Pathogenesis: Acne is believed to have a multifactorial basis. Follicular keratinization appears to be faulty, and the keratinocyte adhesions do not separate as quickly as they should, leading to a follicular plug and microcomedone formation. Excessive sebaceous gland production also plays a role and is probably mediated by hormonal influences. If the sebaceous gland material is produced in an amount sufficient to cause rupture of the comedone, the contents spill into the dermis, causing an inflammatory response; clinically, this is manifested by inflammatory papules, nodules, and cysts. The third player in the pathogenesis is the gramnegative anaerobic bacteria, Propionibacterium acnes. This bacteria is believed to cause an activation of the immune system and results in an inflammatory infiltrate. Rare causes of acne include adrenal gland disorders that can cause virilization. These tumors are rare and often are associated with a sudden onset of acne, hirsutism, and irregular menstrual cycles. Any state of hyperandrogenism can cause acne or make preexisting acne worse. The most common cause is the polycystic ovarian syndrome in women. Less commonly, a Sertoli-Leydig cell tumor can lead to a hyperandrogenic state and resultant acne.
Histology: Biopsies of acne are not required for diagnosis. A biopsy specimen from an inflammatory acne papule shows a folliculocentric lesion with a dense inflammatory infiltrate. The follicular epithelium has signs of spongiosis. Foreign body giant cells, plasma cells, neutrophils, and lymphocytes are all seen in varying degrees. Comedones show compacted corneocytes within the sebaceous gland lumen.

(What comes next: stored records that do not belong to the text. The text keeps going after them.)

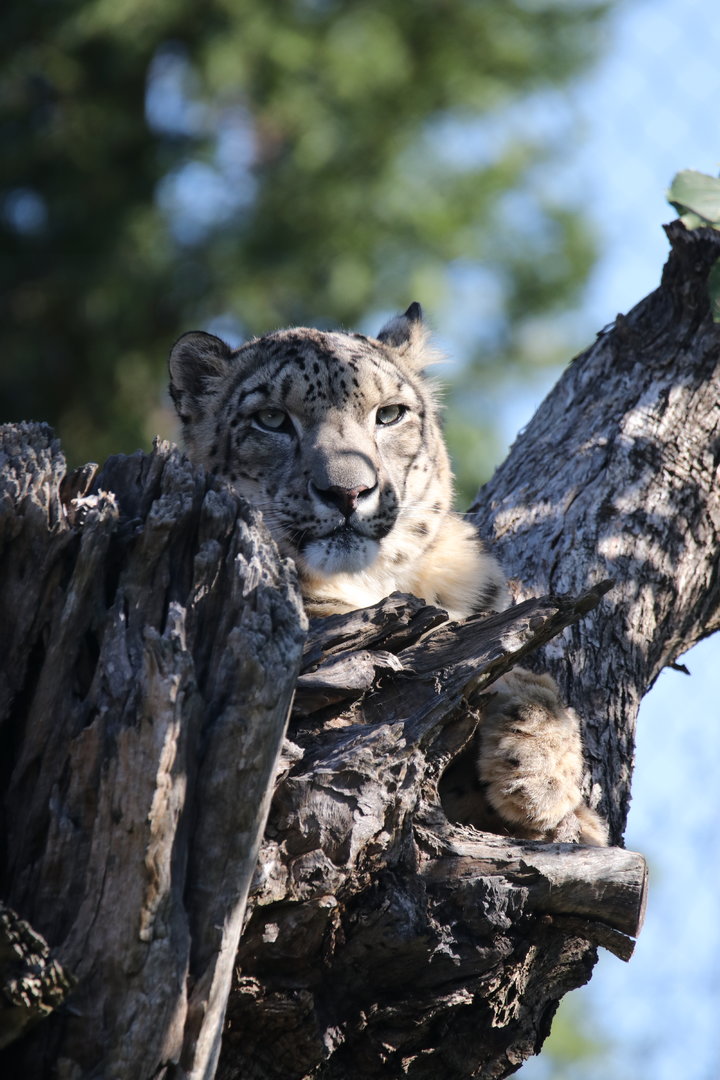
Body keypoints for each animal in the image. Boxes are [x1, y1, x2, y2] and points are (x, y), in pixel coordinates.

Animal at [169, 302, 608, 846]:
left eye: (390, 413)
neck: (378, 583)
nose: (347, 492)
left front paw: (544, 779)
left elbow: (522, 671)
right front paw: (540, 783)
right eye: (270, 419)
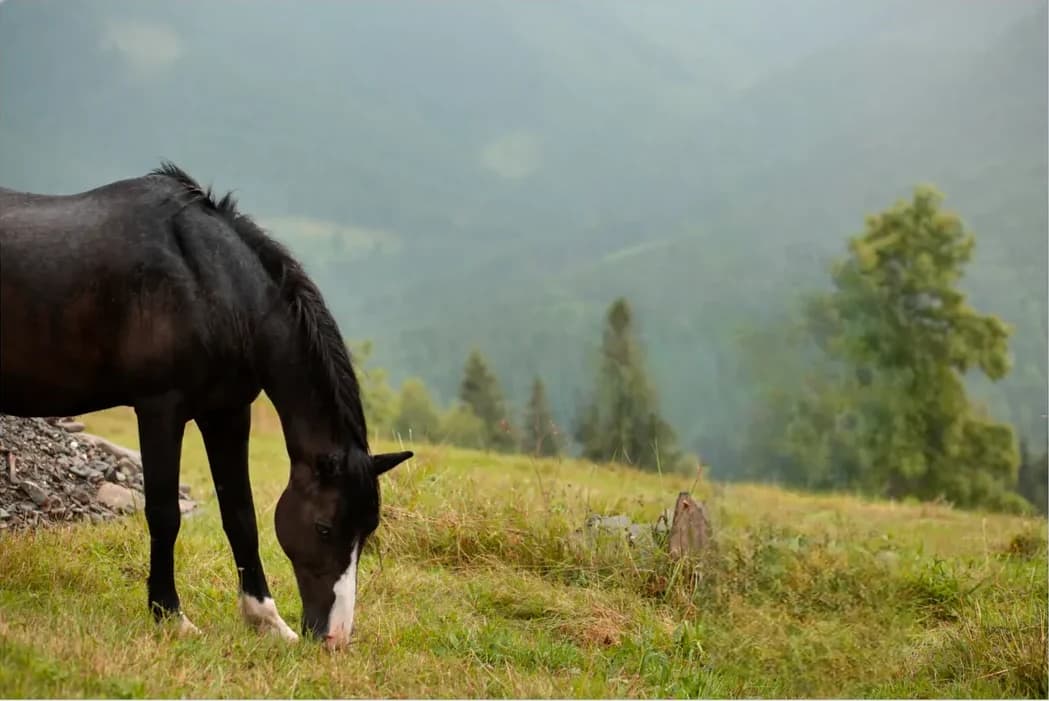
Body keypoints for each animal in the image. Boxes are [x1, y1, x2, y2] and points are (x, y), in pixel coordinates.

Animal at [0, 163, 412, 648]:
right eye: (324, 528)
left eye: (368, 531)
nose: (335, 638)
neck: (207, 282)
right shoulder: (160, 410)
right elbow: (164, 514)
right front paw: (169, 614)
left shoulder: (227, 413)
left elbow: (240, 516)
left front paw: (266, 620)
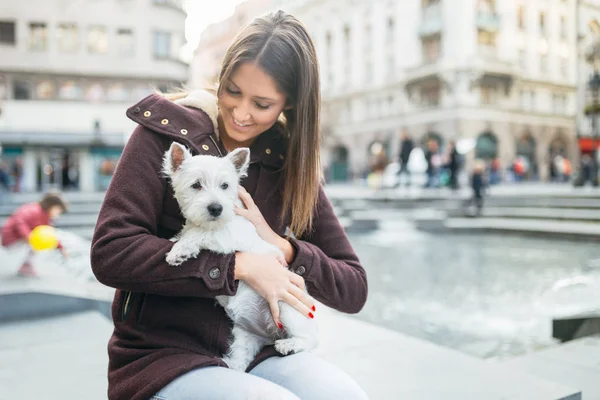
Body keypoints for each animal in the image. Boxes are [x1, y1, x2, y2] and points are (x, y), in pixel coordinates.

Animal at [159, 143, 318, 372]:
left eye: (225, 185)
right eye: (196, 185)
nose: (216, 208)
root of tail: (271, 334)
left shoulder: (229, 236)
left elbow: (200, 234)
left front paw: (180, 250)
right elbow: (188, 231)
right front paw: (177, 240)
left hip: (288, 307)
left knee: (310, 338)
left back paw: (289, 344)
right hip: (245, 334)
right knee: (243, 355)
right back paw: (231, 364)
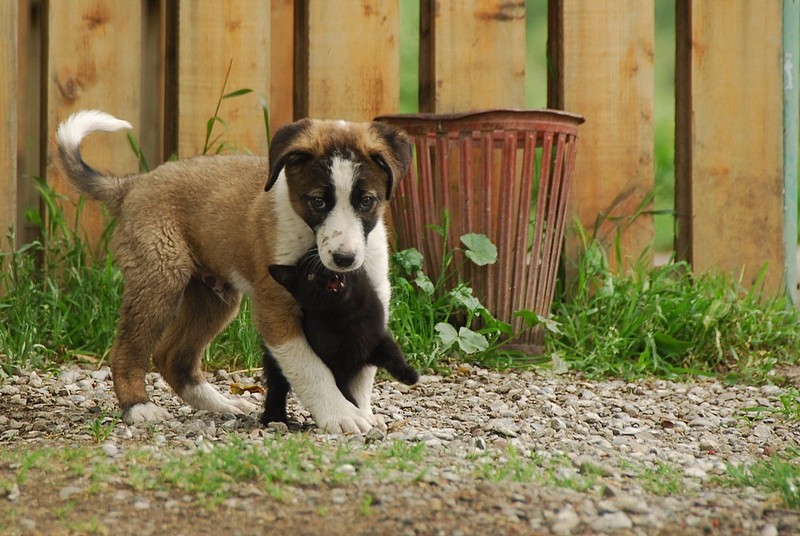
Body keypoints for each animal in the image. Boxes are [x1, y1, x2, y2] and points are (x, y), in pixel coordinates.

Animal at [261, 249, 418, 426]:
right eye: (310, 276)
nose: (324, 272)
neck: (347, 314)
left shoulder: (375, 338)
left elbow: (393, 353)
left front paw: (409, 375)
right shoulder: (334, 364)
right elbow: (342, 391)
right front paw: (353, 413)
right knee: (277, 384)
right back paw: (274, 417)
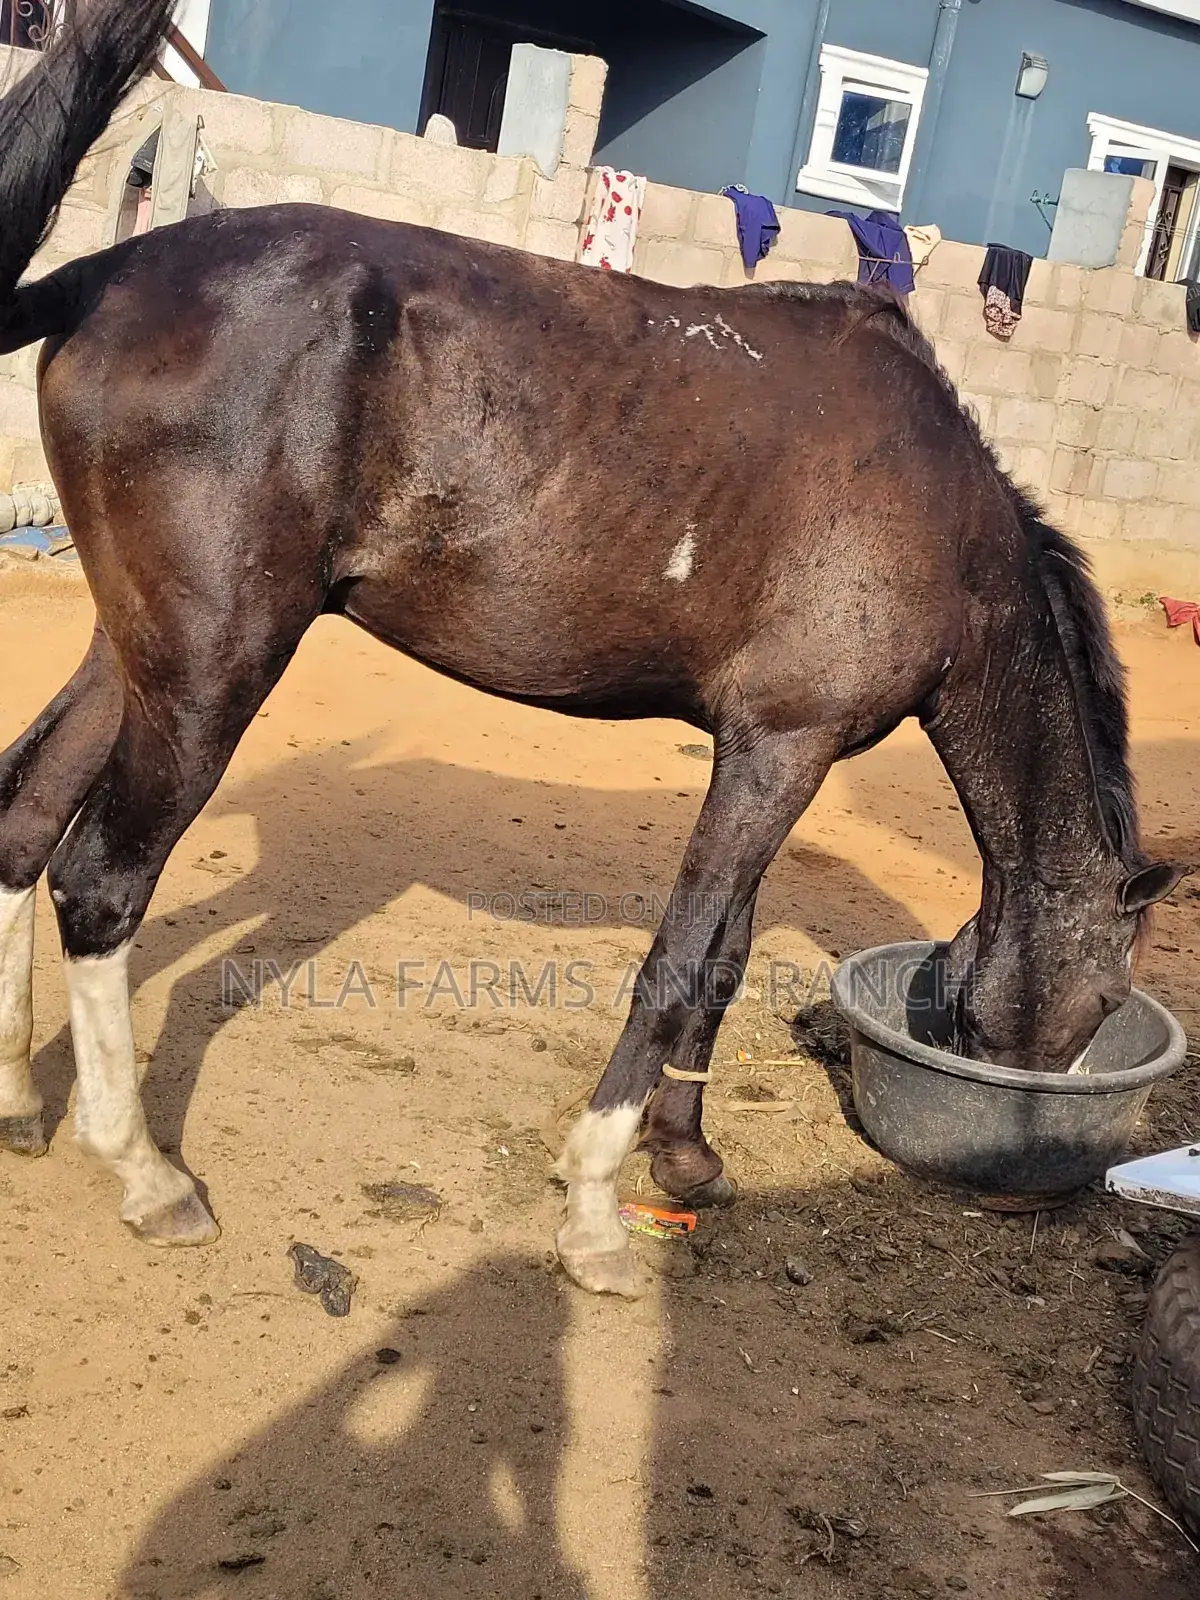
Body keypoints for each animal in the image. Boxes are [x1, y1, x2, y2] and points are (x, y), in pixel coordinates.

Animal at [0, 2, 1184, 1297]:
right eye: (1103, 992)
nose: (1026, 1184)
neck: (943, 519)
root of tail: (108, 274)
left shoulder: (775, 749)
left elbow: (725, 953)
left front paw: (687, 1156)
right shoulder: (782, 746)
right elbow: (676, 960)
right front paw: (593, 1212)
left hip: (136, 648)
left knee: (24, 815)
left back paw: (19, 1098)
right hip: (214, 668)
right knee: (99, 879)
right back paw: (145, 1173)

Treatment: Treatment for acne vulgaris is multidimensional. One often uses a combination of a keratolytic and antibacterial agent, such as benzyl peroxide, with tretinoin (a medication that increases differentiation and maturation of keratinocytes) and an antibiotic. The antibiotics are used for their antiinflammatory and antibacterial properties. The antibiotic may be given in a topical or oral form. More severe acne, cystic acne, acne conglobata, and acne fulminans require the systemic use of isotretinoin to prevent severe scarring. Isotretinoin is given for 5 to 6 months. Significant precautions need to be taken, because this medication is a well-known teratogen. Prednisone is often advocated for these severe cases of cystic acne. It is usually used transiently, when first beginning therapy with isotretinoin, to help decrease some of the severe inflammation. It should not be used for long periods.

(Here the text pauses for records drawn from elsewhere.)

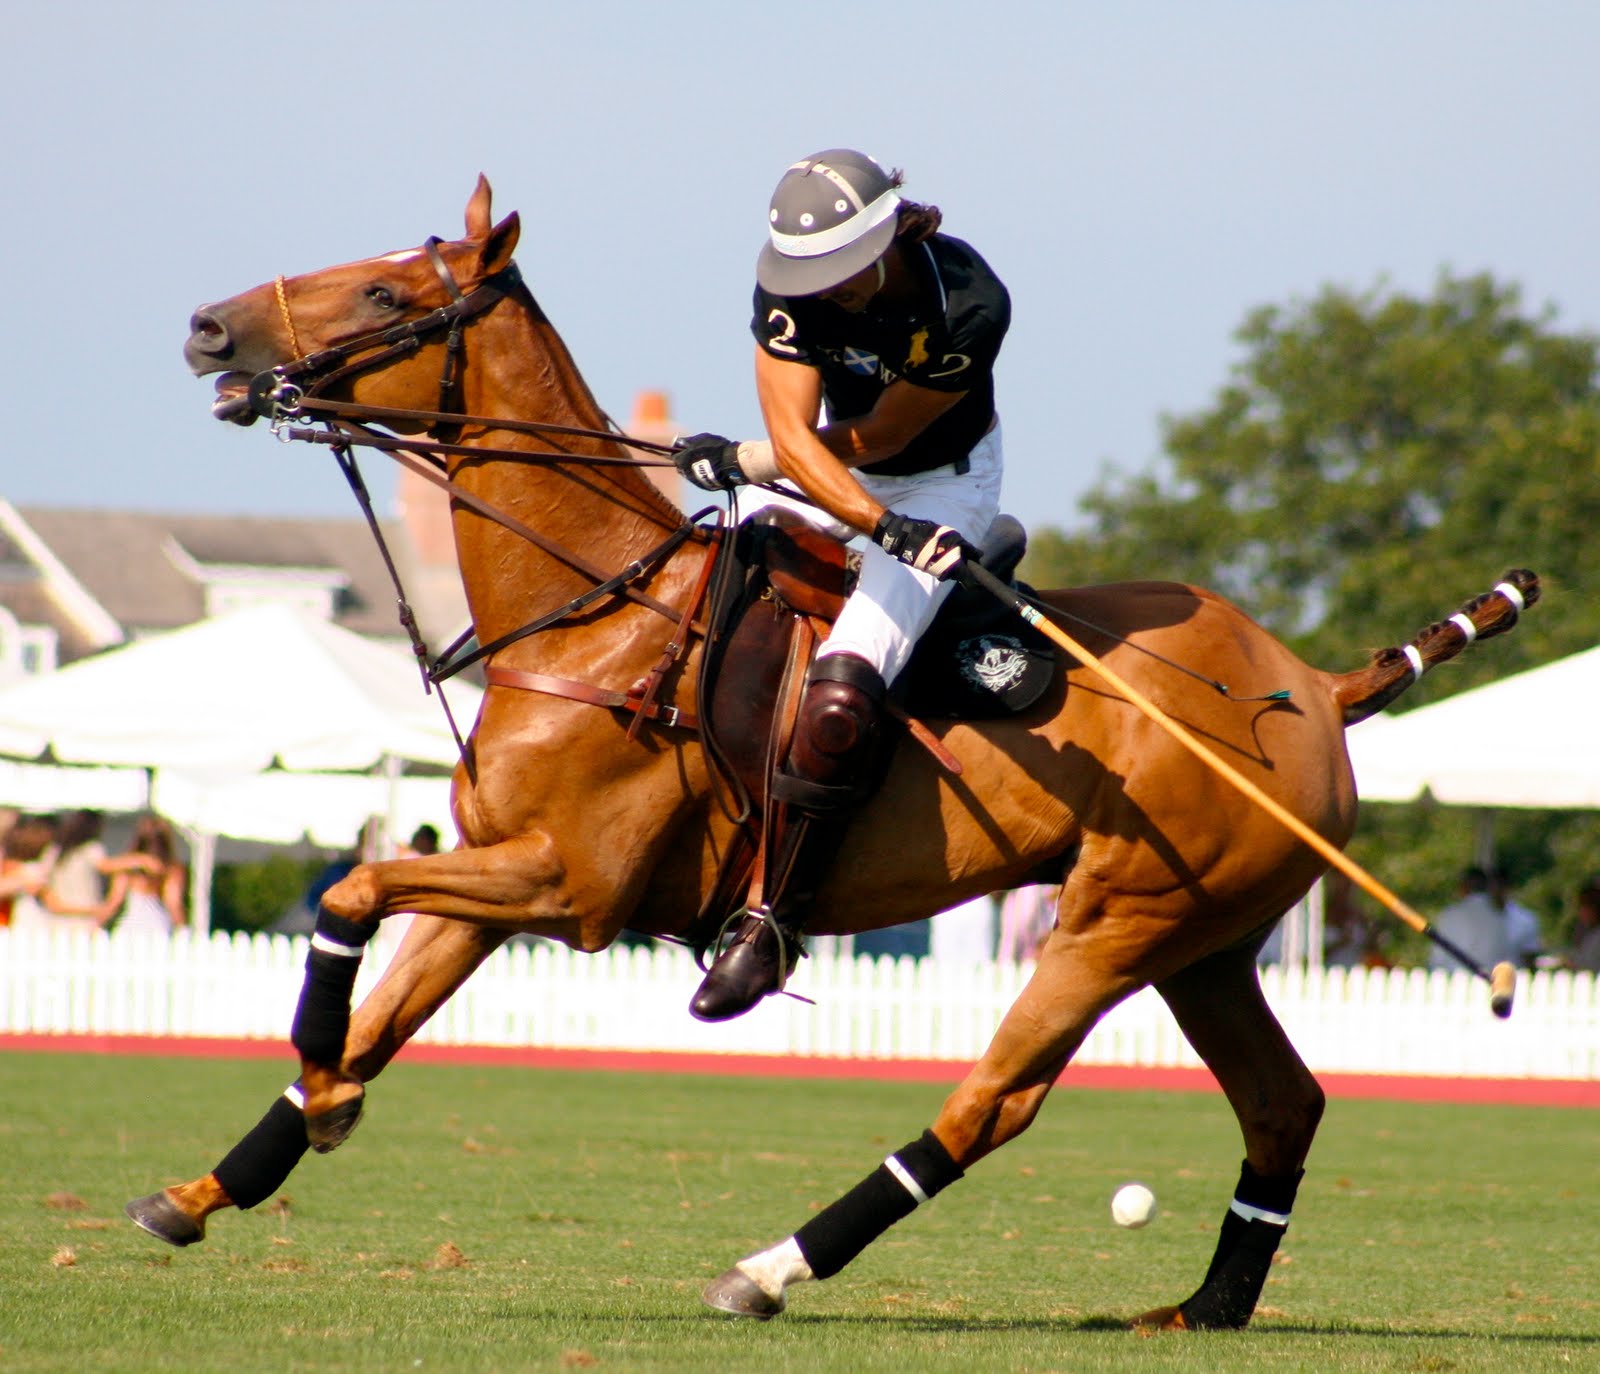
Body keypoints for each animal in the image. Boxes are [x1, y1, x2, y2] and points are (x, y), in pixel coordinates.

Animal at [134, 177, 1536, 1324]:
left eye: (384, 289)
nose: (206, 329)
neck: (593, 608)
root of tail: (1317, 686)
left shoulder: (568, 888)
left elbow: (349, 896)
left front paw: (319, 1085)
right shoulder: (492, 873)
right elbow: (382, 998)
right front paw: (220, 1178)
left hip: (1115, 922)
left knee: (994, 1101)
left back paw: (771, 1267)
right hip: (1207, 938)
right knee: (1284, 1101)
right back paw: (1206, 1307)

Many other treatment options exist, including topical agents such as azelaic acid, adapalene, tazarotene, salicylic acid, and topical antibiotics. Oral medications that can be used include multiple oral antibiotics, spironolactone, and birth control pills. The latter two medications are especially helpful in the treatment of adult female acne. They work on the hormonal influence on acne and are highly successful in this type of patient.
All the medications used for acne have potential side effects, and treatment must be tailored to the individual. Comedone extraction, intralesional triamcinolone, and photodynamic therapy have shown some success in treating acne. Laser resurfacing, chemical peels, and use of artificial fillers should be reserved for the treatment of scarring after the inflammatory acne has been controlled.